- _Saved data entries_
--- --- ---

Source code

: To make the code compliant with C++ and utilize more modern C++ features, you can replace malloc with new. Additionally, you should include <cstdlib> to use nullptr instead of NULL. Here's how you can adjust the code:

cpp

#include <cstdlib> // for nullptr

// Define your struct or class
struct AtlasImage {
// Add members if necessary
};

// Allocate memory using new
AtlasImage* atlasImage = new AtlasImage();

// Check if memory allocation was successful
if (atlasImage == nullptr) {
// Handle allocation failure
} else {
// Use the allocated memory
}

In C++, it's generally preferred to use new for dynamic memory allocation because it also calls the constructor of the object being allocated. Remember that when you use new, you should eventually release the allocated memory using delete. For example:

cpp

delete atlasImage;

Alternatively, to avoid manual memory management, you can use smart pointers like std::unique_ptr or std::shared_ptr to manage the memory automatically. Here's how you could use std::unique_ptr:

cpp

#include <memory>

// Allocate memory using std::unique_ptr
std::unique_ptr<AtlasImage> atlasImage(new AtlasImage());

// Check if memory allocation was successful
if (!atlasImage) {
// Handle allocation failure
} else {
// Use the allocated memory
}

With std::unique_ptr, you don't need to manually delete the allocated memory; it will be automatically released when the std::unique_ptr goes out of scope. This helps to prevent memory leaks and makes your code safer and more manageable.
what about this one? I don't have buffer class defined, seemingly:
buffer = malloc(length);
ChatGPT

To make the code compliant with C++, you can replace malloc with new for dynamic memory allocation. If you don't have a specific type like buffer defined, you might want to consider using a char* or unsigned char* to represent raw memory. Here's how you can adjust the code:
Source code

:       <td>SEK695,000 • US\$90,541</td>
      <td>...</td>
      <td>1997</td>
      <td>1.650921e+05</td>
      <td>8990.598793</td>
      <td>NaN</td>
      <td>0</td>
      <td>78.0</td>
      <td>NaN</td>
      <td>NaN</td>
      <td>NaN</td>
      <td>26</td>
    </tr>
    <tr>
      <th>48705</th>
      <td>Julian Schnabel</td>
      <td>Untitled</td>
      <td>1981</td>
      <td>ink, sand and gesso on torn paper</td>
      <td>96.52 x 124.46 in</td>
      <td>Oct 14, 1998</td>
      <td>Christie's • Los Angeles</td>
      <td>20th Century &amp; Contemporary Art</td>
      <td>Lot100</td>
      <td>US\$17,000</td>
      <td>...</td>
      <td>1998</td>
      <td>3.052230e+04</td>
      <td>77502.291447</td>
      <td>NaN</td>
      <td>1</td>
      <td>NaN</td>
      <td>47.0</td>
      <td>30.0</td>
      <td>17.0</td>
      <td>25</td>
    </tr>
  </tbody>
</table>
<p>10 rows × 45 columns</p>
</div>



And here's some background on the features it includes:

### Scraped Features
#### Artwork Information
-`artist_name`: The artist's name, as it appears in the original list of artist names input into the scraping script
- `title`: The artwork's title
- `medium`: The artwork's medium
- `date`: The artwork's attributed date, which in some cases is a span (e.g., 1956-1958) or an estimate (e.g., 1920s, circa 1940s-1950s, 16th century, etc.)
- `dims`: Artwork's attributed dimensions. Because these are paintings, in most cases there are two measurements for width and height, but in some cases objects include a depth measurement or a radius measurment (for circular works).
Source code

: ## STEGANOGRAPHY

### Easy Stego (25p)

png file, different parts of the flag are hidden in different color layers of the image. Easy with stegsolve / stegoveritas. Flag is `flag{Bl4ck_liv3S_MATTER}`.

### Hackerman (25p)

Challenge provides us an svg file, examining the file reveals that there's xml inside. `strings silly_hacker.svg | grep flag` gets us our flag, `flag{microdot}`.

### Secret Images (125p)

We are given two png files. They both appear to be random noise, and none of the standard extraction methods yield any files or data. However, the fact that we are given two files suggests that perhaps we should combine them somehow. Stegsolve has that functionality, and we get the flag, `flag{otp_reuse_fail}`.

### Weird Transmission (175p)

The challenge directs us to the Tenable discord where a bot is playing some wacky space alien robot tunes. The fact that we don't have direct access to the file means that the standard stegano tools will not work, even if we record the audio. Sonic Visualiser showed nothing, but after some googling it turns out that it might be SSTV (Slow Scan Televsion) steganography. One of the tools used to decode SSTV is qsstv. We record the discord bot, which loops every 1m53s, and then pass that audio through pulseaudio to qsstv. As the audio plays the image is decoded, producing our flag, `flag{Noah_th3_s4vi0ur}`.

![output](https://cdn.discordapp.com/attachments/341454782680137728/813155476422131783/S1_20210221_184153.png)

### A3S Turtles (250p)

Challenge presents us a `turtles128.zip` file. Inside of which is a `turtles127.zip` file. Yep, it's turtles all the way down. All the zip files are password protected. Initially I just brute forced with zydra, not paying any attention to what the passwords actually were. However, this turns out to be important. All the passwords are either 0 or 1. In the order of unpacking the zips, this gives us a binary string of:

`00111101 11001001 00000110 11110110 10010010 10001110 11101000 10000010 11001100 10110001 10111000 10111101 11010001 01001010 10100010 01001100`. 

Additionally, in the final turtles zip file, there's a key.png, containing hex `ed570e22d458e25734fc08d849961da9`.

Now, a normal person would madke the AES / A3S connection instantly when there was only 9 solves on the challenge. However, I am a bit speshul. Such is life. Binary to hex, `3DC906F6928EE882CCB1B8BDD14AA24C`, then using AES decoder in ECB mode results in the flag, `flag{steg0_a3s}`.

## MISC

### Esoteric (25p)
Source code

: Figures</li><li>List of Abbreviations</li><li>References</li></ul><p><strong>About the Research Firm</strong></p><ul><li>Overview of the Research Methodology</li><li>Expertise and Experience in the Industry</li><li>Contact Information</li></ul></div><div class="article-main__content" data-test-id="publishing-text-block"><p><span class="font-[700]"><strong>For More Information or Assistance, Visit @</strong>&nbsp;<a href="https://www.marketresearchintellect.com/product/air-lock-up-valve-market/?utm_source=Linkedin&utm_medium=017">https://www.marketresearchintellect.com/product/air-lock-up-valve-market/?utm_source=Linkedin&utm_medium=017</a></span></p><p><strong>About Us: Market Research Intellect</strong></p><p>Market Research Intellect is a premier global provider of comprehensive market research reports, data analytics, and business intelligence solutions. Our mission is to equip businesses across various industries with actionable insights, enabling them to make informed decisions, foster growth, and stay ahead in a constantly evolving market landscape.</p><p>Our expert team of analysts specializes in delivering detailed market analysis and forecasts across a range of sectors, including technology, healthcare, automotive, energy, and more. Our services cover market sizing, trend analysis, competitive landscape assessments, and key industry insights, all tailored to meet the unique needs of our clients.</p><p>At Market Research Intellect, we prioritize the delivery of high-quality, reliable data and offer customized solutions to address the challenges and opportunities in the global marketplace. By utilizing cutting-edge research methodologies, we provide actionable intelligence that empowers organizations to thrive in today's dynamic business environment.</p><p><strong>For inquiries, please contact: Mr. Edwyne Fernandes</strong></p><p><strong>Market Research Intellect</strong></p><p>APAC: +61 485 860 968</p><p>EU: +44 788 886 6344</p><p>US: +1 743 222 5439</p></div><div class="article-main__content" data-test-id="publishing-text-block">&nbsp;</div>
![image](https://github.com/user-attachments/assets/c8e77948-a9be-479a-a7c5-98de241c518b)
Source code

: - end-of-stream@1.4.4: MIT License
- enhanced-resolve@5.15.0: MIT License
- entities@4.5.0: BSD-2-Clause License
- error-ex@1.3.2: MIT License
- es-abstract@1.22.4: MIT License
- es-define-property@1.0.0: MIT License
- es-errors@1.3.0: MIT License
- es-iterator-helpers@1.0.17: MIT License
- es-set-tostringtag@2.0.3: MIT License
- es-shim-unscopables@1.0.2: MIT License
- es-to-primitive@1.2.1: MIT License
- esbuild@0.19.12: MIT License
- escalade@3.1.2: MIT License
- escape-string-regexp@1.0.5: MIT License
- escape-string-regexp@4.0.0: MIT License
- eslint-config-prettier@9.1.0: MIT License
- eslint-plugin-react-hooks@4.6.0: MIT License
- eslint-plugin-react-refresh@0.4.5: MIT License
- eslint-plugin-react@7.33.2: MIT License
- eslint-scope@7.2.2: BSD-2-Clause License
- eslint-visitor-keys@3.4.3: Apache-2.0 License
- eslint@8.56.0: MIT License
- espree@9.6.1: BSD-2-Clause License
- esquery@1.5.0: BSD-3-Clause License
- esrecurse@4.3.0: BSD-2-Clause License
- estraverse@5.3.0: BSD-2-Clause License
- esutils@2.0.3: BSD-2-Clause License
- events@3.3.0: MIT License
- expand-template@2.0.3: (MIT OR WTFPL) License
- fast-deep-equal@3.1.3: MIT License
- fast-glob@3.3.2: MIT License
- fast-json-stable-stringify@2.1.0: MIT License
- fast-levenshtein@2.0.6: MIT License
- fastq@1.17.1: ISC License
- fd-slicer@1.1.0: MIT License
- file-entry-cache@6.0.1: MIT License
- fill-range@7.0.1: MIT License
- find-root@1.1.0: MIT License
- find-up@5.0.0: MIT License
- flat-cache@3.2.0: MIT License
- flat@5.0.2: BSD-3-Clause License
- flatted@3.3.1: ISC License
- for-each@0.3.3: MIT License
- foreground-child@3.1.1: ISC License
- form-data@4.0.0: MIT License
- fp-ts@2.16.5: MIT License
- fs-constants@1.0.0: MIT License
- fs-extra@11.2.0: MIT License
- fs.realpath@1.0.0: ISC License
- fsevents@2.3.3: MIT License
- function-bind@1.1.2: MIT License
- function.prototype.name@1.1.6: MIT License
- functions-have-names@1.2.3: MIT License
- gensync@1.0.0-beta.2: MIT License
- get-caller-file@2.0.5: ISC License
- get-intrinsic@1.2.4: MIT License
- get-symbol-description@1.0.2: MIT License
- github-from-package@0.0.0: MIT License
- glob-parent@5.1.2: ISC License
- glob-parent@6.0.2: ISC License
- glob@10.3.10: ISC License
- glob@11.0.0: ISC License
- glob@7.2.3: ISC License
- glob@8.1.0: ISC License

--- --- ---

In the records above, how many lines contain the word "Additionally"? Case matters, and give only the number.

2